Records from a dataset
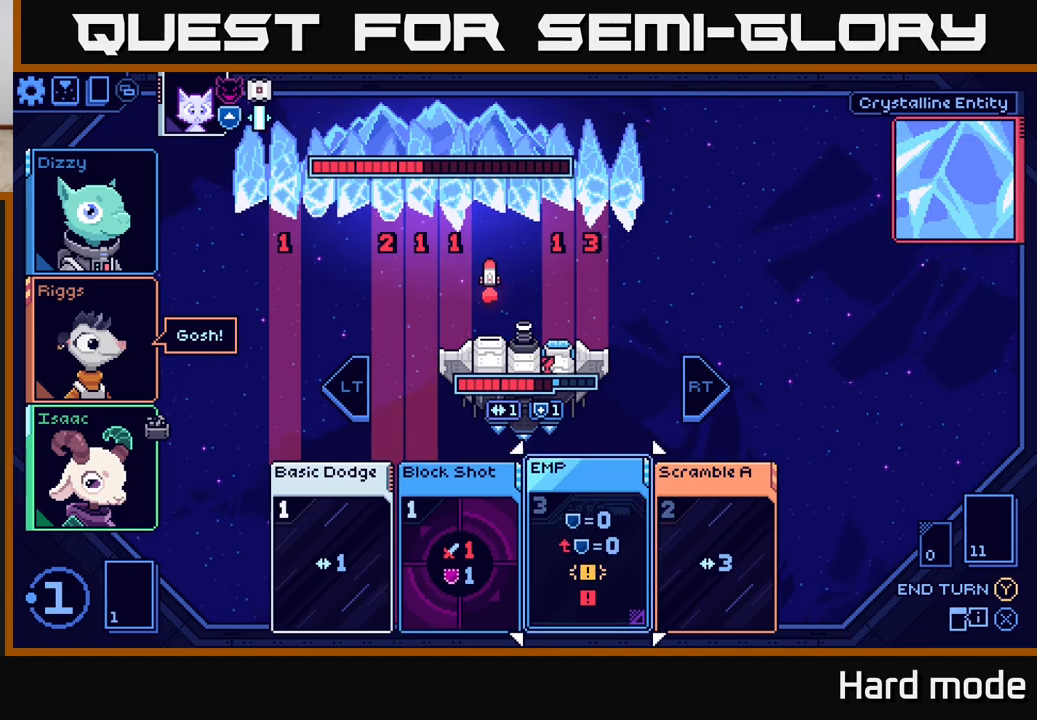
{"buttons": [], "left_stick": "center", "right_stick": "center", "events": []}
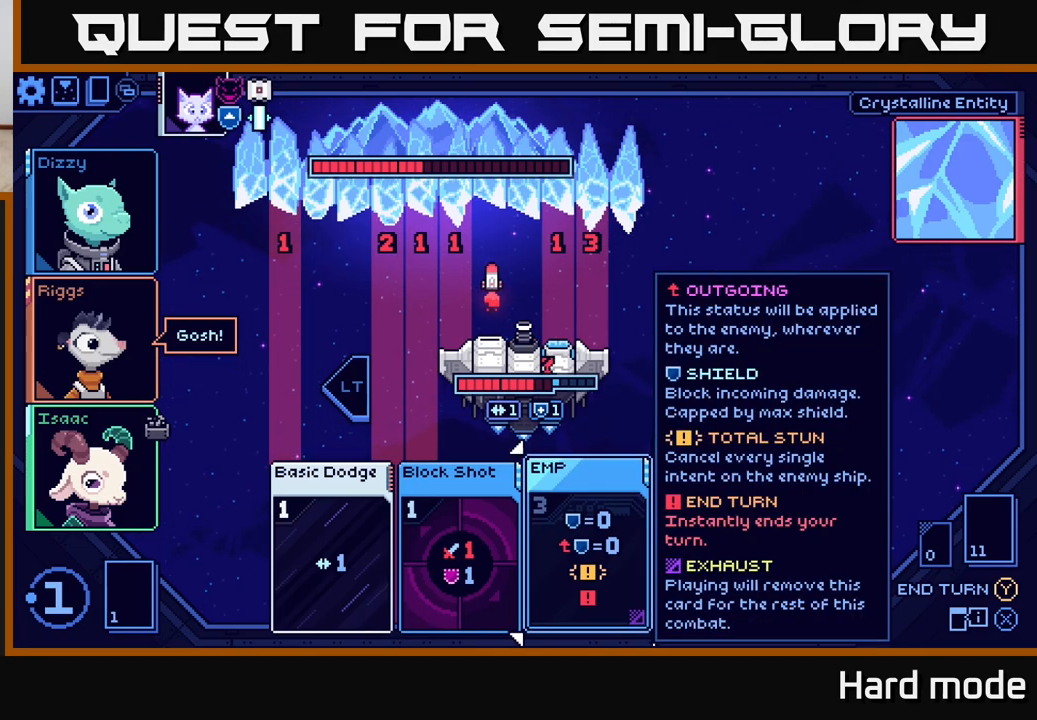
{"buttons": [], "left_stick": "center", "right_stick": "center", "events": [[217, "left_stick", "right"], [383, "left_stick", "center"]]}
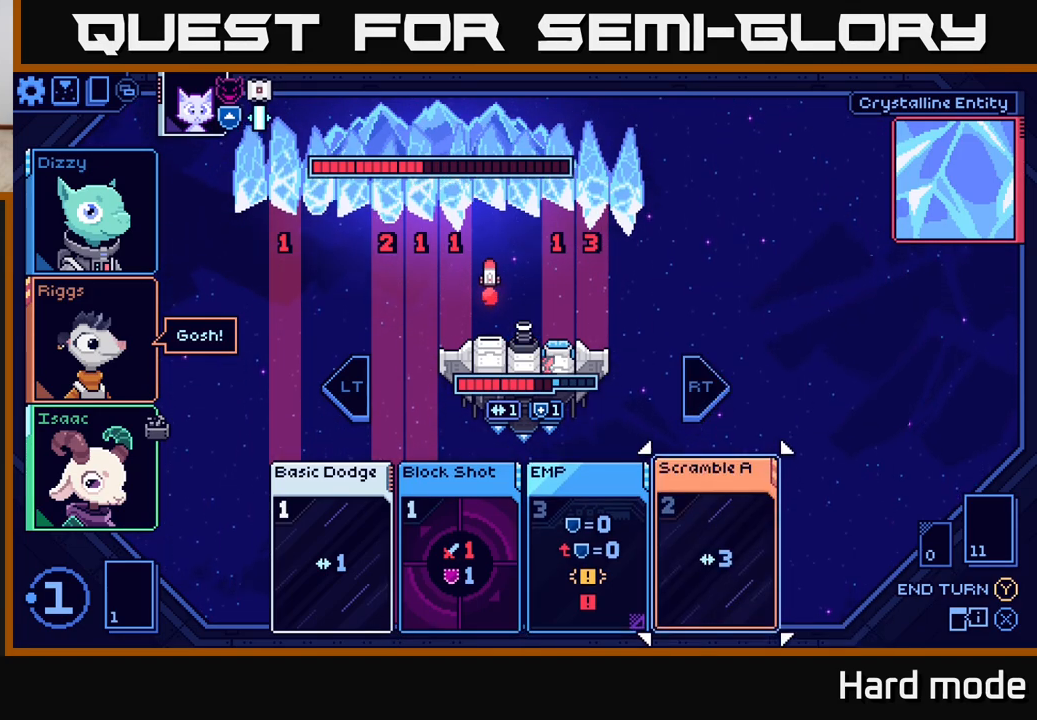
{"buttons": [], "left_stick": "left", "right_stick": "center", "events": [[250, "left_stick", "left"], [400, "left_stick", "center"], [483, "left_stick", "left"]]}
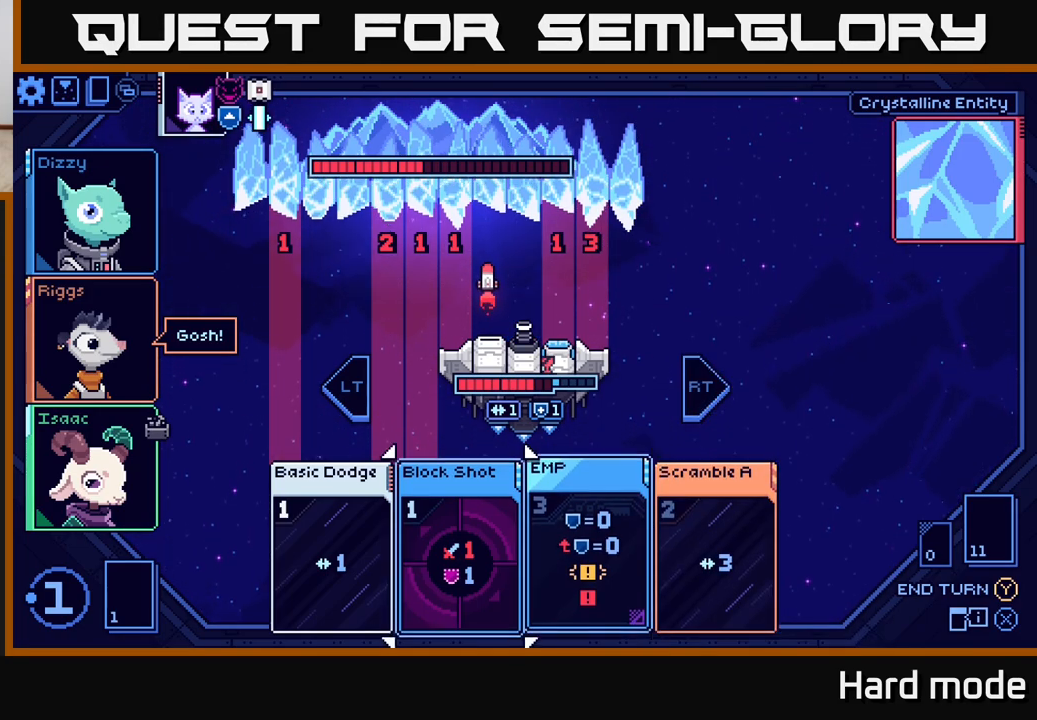
{"buttons": [], "left_stick": "center", "right_stick": "center", "events": [[117, "left_stick", "center"], [200, "A", "down"], [283, "A", "up"]]}
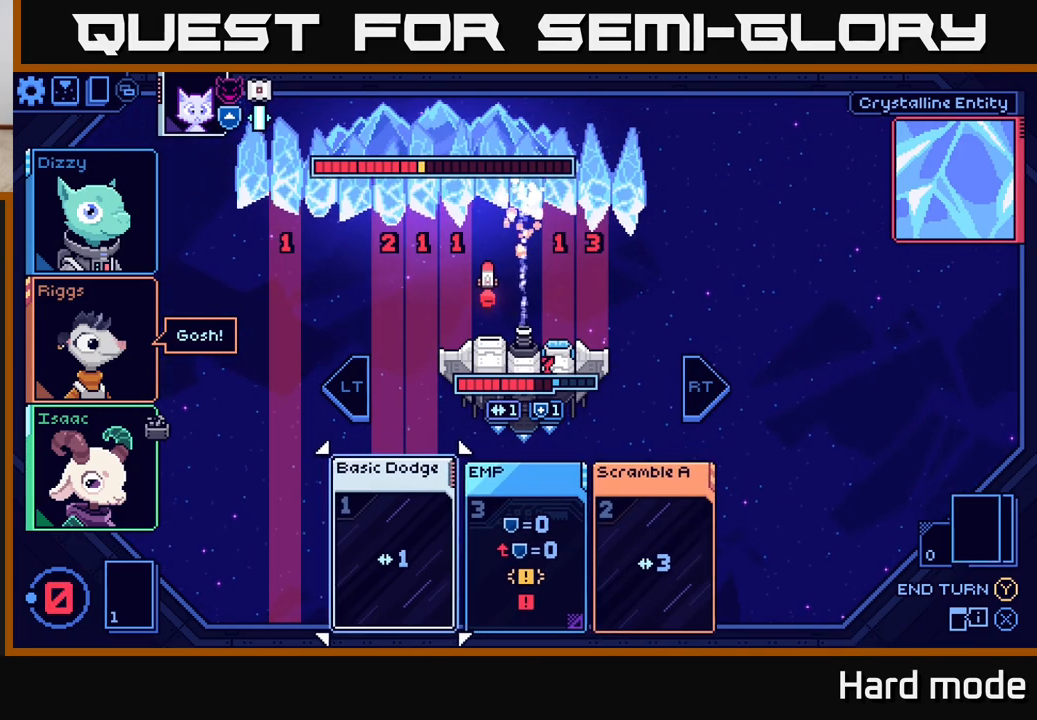
{"buttons": [], "left_stick": "center", "right_stick": "center", "events": []}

◆ What to work on ◆
Please give back all the records above word for word, with no pictures included.

◆ Answer to this problem ◆
{"buttons": [], "left_stick": "center", "right_stick": "center", "events": []}
{"buttons": [], "left_stick": "center", "right_stick": "center", "events": [[217, "left_stick", "right"], [383, "left_stick", "center"]]}
{"buttons": [], "left_stick": "left", "right_stick": "center", "events": [[250, "left_stick", "left"], [400, "left_stick", "center"], [483, "left_stick", "left"]]}
{"buttons": [], "left_stick": "center", "right_stick": "center", "events": [[117, "left_stick", "center"], [200, "A", "down"], [283, "A", "up"]]}
{"buttons": [], "left_stick": "center", "right_stick": "center", "events": []}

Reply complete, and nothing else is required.